The immense pressure Jahi's family faces to give up and give in reminded me of another child written off by medical and government officials: Haleigh Poutre. She's the miracle child who was nearly beaten to death by her barbaric stepfather. Hooked to a ventilator in a comatose state, she was then nearly condemned to death by Massachusetts medical experts and the state's criminally negligent child welfare bureaucracy, which hastily declared her to be in a hopeless vegetative state and wanted to pull the plug on her life.
The "experts" were wrong. Haleigh breathed on her own; a caring team of therapists nursed her back to health. Soon, she was brushing her hair and feeding herself. She lived to testify against her abusive stepfather, now behind bars. Her survival is a stark warning against blind, yielding trust in Big Nanny and Big Medicine.

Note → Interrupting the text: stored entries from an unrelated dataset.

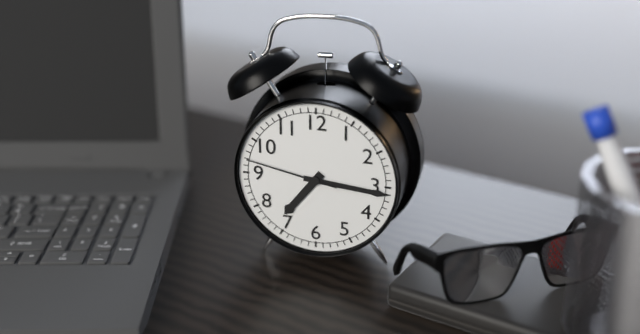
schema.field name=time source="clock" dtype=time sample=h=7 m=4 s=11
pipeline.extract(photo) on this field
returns h=7 m=16 s=47
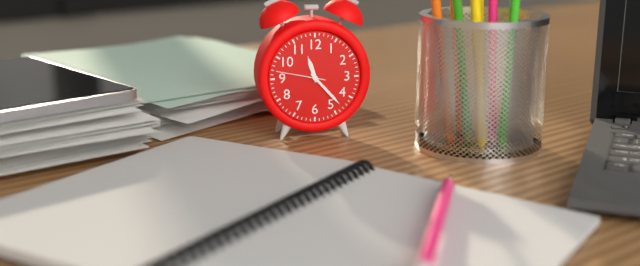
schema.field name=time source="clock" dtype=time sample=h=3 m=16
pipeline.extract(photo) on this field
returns h=11 m=23
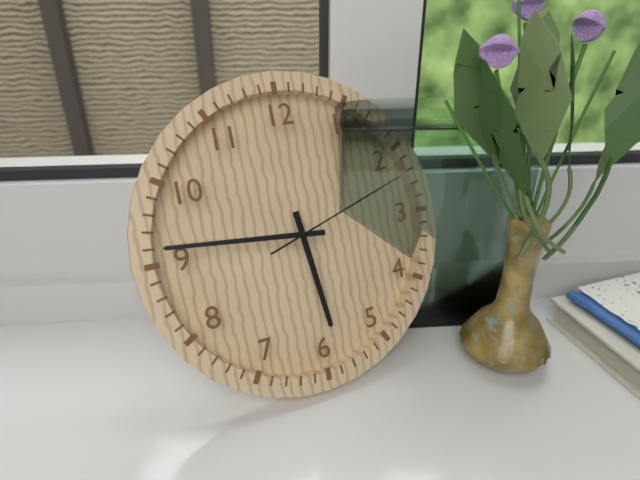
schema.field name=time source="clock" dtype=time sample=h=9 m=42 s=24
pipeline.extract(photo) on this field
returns h=5 m=46 s=12
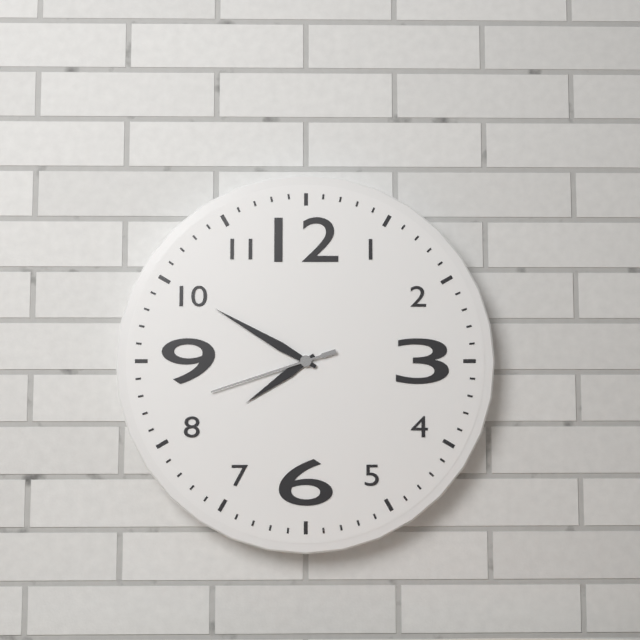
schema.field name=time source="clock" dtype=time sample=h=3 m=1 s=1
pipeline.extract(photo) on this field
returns h=7 m=50 s=42
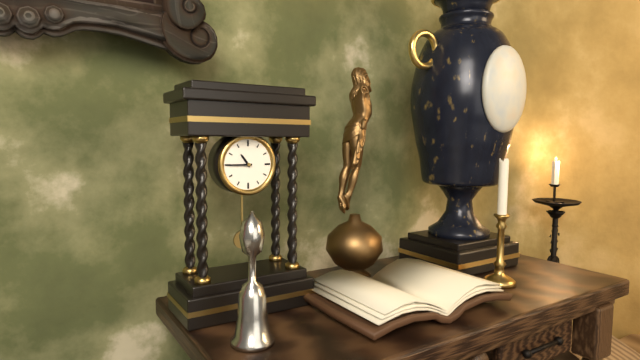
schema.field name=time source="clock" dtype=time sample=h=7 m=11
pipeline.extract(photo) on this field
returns h=10 m=45
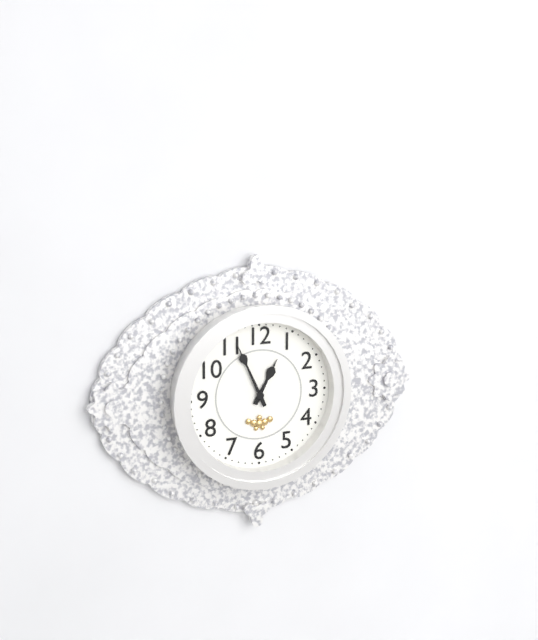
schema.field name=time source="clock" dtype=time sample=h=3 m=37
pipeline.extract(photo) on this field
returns h=12 m=56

We don't know what God has planned for Jahi. But I do know this: America has become a throwaway culture where everything and everyone — from utensils to diapers to cameras to babies — is disposable. Elites sneer at the sanctity of life. The Terri Schiavo case brought out the worst, most dehumanizing impulses of American medical ethics debates. And from the attacks I've seen on the McMath family, little has changed.
Schiavo's brother, Bobby, knows exactly how it feels to battle the culture of death and medical expediency. His group, Terri's Network, and other pro-life organizations are trying to help with Jahi's transfer to a long-term care facility. In the meantime, Jahi's plight serves as a teachable moment for those with ears, eyes and hearts open. This is a gift. "Families and individuals must make themselves aware of what so-called 'brain death' is and what it is not," Schindler advises. "Additionally, families and individuals must educate themselves regarding their rights as patients, the advance documentation that must be completed prior to any medical procedure as well as how to ensure best any patient's rights."
Jahi's story should also prompt family discussions about living wills, durable powers of attorney, "do not resuscitate" orders, revocable trusts and advance directives. It's never too early to broach these uncomfortable matters of life and death.
I want to thank Naila Winkfield and the McMath family for not "letting go" so easily. Their plight is every parent's worst nightmare. Their fight reaches beyond ideology, race, and class. The united front of the family and the public testaments of their faith in God are gifts. The Instagram image of Naila clasping her daughter's hand at her hospital bedside — the hope, the desperation, the abiding love — is universal. At the start of 2014, the greatest gift of Jahi is her transcendent reminder that all life is precious. Let it not be taken for granted.